Under the existing standards, an exam could be conducted at any time during the shift – even at the very end of the shift – exposing miners to hazardous conditions, according to MSHA. Currently, there are no provisions for miners to be notified of the hazards found during the examination, or for noting the hazards found in the examination record, according to the agency.

“MSHA has taken a common sense approach with this rule,” says Joe Main, assistant secretary of labor for mine safety and health. “Effective examinations will improve working conditions and practices in the nation’s mines, ultimately preventing accidents and injuries.”

The workplace exams rule has, however, received strong opposition for months from the mining industry, including from the National Stone, Sand & Gravel Association (NSSGA), which plans to seek the help of the Trump administration to rescind or block the implementation of the rule. NSSGA argues that the rule does little to improve workplace safety.
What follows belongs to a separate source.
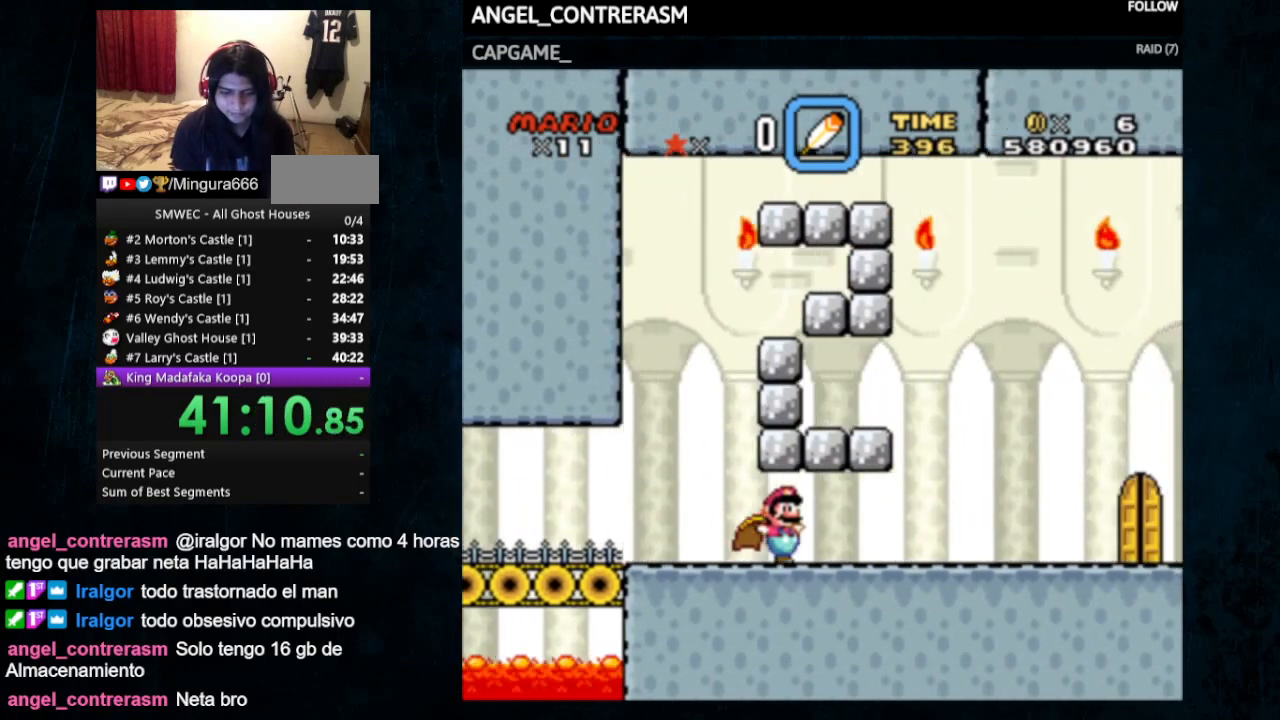
{"dt_ms": 500, "buttons": ["Y"], "events": [[100, "B", "down"], [233, "B", "up"], [500, "DPAD_RIGHT", "up"]]}
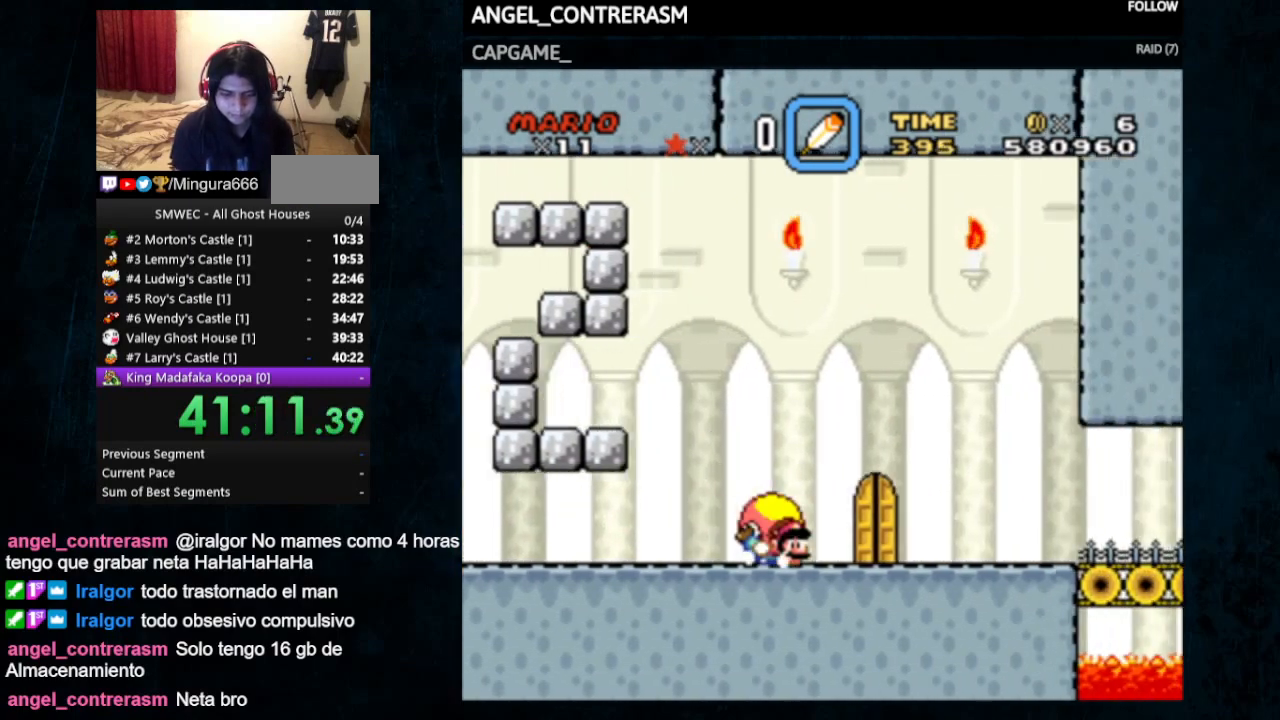
{"dt_ms": 1000, "buttons": ["Y", "DPAD_LEFT"]}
NSSGA conservatively estimates that just the provisions mandating documentation of hazards would impose costs of at least $25 million on small operators. Another reason the association opposes the rule is that it calls for exams to be conducted before work begins in a work area – not before a shift begins. Also, the rule mandates the prompt notification of affected miners of hazards not immediately corrected. Documentation of adverse conditions found on an exam, the dates that exams were conducted, abatements made and the name of the examiner are also required.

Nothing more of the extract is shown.